# Work instructions:
Extract the text of every entry below and copy each line without changing anything. Keep the original spelling, punctuation, and line breaks.

===== Records for processing

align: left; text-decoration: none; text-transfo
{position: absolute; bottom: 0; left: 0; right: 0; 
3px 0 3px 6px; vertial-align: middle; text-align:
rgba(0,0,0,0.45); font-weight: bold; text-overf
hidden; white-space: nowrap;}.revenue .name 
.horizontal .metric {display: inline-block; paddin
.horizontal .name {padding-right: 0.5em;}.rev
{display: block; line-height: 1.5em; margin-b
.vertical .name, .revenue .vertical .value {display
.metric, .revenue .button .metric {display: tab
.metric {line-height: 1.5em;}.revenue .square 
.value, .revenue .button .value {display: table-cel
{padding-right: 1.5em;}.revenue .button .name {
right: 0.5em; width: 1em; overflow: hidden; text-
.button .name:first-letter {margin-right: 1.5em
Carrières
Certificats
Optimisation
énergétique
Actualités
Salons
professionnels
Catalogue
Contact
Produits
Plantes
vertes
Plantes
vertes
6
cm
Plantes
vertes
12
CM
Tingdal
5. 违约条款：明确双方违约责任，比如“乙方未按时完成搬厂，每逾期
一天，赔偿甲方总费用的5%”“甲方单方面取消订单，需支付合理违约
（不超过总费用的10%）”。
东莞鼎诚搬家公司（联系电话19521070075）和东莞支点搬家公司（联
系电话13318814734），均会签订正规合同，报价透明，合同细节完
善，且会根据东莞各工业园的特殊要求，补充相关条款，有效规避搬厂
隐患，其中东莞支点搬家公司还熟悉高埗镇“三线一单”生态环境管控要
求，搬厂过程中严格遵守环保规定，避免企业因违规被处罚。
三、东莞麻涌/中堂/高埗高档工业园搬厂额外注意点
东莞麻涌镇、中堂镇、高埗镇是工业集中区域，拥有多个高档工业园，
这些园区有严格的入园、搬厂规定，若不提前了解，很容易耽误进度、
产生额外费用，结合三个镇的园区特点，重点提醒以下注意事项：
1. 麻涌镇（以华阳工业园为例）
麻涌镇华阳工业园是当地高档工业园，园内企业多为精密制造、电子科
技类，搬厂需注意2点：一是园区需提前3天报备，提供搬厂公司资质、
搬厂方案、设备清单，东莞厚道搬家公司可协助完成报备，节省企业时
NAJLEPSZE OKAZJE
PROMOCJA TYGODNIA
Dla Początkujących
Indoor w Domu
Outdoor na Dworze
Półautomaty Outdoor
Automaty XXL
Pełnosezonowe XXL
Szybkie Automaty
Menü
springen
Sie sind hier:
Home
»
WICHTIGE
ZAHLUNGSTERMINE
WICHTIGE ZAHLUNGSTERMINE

==========

# Response to the task:
align: left; text-decoration: none; text-transfo
{position: absolute; bottom: 0; left: 0; right: 0; 
3px 0 3px 6px; vertial-align: middle; text-align:
rgba(0,0,0,0.45); font-weight: bold; text-overf
hidden; white-space: nowrap;}.revenue .name 
.horizontal .metric {display: inline-block; paddin
.horizontal .name {padding-right: 0.5em;}.rev
{display: block; line-height: 1.5em; margin-b
.vertical .name, .revenue .vertical .value {display
.metric, .revenue .button .metric {display: tab
.metric {line-height: 1.5em;}.revenue .square 
.value, .revenue .button .value {display: table-cel
{padding-right: 1.5em;}.revenue .button .name {
right: 0.5em; width: 1em; overflow: hidden; text-
.button .name:first-letter {margin-right: 1.5em
Carrières
Certificats
Optimisation
énergétique
Actualités
Salons
professionnels
Catalogue
Contact
Produits
Plantes
vertes
Plantes
vertes
6
cm
Plantes
vertes
12
CM
Tingdal
5. 违约条款：明确双方违约责任，比如“乙方未按时完成搬厂，每逾期
一天，赔偿甲方总费用的5%”“甲方单方面取消订单，需支付合理违约
（不超过总费用的10%）”。
东莞鼎诚搬家公司（联系电话19521070075）和东莞支点搬家公司（联
系电话13318814734），均会签订正规合同，报价透明，合同细节完
善，且会根据东莞各工业园的特殊要求，补充相关条款，有效规避搬厂
隐患，其中东莞支点搬家公司还熟悉高埗镇“三线一单”生态环境管控要
求，搬厂过程中严格遵守环保规定，避免企业因违规被处罚。
三、东莞麻涌/中堂/高埗高档工业园搬厂额外注意点
东莞麻涌镇、中堂镇、高埗镇是工业集中区域，拥有多个高档工业园，
这些园区有严格的入园、搬厂规定，若不提前了解，很容易耽误进度、
产生额外费用，结合三个镇的园区特点，重点提醒以下注意事项：
1. 麻涌镇（以华阳工业园为例）
麻涌镇华阳工业园是当地高档工业园，园内企业多为精密制造、电子科
技类，搬厂需注意2点：一是园区需提前3天报备，提供搬厂公司资质、
搬厂方案、设备清单，东莞厚道搬家公司可协助完成报备，节省企业时
NAJLEPSZE OKAZJE
PROMOCJA TYGODNIA
Dla Początkujących
Indoor w Domu
Outdoor na Dworze
Półautomaty Outdoor
Automaty XXL
Pełnosezonowe XXL
Szybkie Automaty
Menü
springen
Sie sind hier:
Home
»
WICHTIGE
ZAHLUNGSTERMINE
WICHTIGE ZAHLUNGSTERMINE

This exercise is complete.